In Belgien besorgt die Eisenbahn das Ver- und Ausladen der Stückgutsendungen mit Ausnahme des Falls, daß der Absender einen besonderen Wagen verlangt, der unter seinen Plomben befördert wird. Das Ver- und Ausladen der in Wagenladungen beförderten unverpackten Güter haben der Absender und Empfänger auszuführen. Für die übrigen in Wagenladungen beförderten unverpackten Güter haben Absender und Empfänger die Wahl, das Ver- und Ausladen selbst vorzunehmen oder durch die Eisenbahn besorgen zu lassen. Die Eisenbahn ist aber nicht verpflichtet, das Ver- und Ausladen von Wagenladungen oder Stückgütern auszuführen, die Gegenstände im Gewichte von mehr als 500 kg oder solche Gegenstände umfassen, zu deren Ver- oder Ausladen besondere Geräte (Kräne u. dgl.) erforderlich sind, sofern die Station solche Geräte nicht besitzt oder über das erforderliche Personal nicht verfügt. Das Verladen durch den Absender verpflichtet den Empfänger zum Ausladen und Abführen des Gutes auf seine Kosten. Gegen eine Gebühr von 30 Cts. für 1000 kg übernimmt die Eisenbahn die Haftpflicht für die mit dem Verladen verbundene und eventuell für die aus der vom Absender auf dem Bahnhofe vollzogene Bedeckung hervorgehende Gefahr, wenn er im Frachtbrief die besondere Beaufsichtigung durch das Personal der Eisenbahn beantragt hat.
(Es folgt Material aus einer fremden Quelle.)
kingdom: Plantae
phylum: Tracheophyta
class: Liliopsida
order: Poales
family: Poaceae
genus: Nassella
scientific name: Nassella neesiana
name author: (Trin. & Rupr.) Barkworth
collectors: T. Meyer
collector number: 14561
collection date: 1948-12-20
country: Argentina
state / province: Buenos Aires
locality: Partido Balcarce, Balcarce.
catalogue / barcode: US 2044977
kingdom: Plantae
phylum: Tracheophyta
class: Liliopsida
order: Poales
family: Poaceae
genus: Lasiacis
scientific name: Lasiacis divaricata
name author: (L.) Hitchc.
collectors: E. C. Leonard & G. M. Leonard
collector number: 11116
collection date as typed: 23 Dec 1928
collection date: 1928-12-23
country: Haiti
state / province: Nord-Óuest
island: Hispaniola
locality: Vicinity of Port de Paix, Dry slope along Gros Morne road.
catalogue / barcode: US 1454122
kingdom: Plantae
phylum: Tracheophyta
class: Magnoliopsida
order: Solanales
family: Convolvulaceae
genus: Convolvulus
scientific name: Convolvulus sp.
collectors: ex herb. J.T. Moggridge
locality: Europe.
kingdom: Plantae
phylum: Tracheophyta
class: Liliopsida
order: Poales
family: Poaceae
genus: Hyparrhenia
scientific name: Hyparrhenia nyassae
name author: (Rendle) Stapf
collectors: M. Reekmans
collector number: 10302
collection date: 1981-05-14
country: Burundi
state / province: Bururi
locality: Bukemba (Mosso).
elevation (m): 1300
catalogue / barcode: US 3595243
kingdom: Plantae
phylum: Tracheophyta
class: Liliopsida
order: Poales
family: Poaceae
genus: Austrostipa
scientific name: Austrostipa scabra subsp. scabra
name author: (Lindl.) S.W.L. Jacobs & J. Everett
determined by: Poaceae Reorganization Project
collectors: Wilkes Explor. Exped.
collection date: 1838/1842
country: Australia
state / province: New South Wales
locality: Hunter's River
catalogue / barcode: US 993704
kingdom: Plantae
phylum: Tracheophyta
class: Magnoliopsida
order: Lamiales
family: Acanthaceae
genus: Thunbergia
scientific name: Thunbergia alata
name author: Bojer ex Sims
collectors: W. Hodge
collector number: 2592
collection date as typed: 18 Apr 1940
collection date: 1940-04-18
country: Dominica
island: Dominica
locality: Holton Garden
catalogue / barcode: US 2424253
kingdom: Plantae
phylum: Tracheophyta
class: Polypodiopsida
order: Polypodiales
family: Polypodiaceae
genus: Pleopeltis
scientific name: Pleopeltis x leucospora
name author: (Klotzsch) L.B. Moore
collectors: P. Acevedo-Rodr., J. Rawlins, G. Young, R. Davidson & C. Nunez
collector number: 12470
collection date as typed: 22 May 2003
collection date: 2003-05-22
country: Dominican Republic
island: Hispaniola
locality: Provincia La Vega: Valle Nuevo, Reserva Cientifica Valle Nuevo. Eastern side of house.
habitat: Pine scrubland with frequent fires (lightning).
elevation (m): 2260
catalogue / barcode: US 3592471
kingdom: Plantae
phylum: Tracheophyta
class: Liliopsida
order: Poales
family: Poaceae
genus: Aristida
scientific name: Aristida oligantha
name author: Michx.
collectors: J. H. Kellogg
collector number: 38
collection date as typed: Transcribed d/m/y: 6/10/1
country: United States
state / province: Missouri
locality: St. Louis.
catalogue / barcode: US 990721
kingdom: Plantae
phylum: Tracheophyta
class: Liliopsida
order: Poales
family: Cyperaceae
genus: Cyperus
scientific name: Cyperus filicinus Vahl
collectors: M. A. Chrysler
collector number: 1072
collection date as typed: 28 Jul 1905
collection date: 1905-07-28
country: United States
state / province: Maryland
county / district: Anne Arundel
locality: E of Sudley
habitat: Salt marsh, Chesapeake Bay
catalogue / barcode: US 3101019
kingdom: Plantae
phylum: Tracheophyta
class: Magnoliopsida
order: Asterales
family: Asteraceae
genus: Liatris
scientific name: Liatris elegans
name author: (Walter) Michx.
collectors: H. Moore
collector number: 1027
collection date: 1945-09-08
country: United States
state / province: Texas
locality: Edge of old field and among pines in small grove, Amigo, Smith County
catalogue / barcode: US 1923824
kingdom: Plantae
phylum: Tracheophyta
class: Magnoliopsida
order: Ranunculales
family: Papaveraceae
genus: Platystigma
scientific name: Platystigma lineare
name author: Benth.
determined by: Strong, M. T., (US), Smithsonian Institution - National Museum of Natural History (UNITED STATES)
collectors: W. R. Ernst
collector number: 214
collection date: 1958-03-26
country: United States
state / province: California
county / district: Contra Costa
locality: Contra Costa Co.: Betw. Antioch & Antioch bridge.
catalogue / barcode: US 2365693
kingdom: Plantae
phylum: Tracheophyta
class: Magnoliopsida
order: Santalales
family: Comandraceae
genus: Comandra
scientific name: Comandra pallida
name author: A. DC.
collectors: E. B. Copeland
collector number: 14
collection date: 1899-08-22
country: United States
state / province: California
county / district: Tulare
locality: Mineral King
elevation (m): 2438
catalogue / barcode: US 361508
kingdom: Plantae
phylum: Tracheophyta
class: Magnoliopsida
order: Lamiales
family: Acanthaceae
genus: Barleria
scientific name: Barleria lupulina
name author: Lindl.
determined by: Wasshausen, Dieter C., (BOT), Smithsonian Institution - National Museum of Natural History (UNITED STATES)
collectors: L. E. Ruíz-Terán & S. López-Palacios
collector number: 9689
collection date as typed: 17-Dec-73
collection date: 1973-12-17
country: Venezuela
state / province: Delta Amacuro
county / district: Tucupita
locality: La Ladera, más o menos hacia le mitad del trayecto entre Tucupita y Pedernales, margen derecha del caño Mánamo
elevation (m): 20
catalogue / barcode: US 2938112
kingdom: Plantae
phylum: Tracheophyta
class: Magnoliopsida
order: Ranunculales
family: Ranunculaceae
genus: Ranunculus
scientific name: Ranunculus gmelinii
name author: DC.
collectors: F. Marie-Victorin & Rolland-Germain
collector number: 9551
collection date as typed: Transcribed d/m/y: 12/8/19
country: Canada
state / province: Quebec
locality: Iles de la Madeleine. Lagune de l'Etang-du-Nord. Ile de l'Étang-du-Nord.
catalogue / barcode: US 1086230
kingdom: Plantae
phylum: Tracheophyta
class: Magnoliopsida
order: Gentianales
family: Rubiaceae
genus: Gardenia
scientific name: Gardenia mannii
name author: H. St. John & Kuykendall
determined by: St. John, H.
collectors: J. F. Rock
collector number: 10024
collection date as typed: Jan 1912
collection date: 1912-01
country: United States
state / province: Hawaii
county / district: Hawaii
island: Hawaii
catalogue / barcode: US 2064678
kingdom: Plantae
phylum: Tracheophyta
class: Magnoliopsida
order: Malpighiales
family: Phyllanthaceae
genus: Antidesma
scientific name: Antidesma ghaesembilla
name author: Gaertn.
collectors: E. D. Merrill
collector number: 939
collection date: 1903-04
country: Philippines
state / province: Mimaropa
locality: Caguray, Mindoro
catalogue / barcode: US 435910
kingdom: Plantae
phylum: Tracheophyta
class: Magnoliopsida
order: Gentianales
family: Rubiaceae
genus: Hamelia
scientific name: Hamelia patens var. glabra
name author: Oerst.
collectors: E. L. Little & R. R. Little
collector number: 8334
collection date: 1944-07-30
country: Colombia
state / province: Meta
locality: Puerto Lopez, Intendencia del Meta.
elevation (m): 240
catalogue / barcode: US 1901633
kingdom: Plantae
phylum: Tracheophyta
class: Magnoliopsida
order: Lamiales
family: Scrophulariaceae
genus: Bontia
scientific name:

In Dänemark wird Stückgut von der Eisenbahn ohne besondere Vergütung verladen und ausgeladen, mit Ausnahme einiger nur bedingungsweise zugelassener Güter sowie solcher Gegenstände, die mehr als 500 kg wiegen. Das Ver- und Ausladen dieser sowie von Gütern in Wagenladungen haben der Absender und Empfänger zu besorgen. Auf Verlangen des Absenders, bzw. Empfängers übernimmt die Eisenbahn, wenn es die Verhältnisse auf der betreffenden Station zulassen, das Ver-, bzw. Ausladen gegen eine im Tarife festgesetzte[290] Gebühr, sie trägt jedoch in diesem Falle keine andere Verantwortung, als wenn der Absender oder Empfänger das Verladen oder Ausladen selbst besorgt hätte.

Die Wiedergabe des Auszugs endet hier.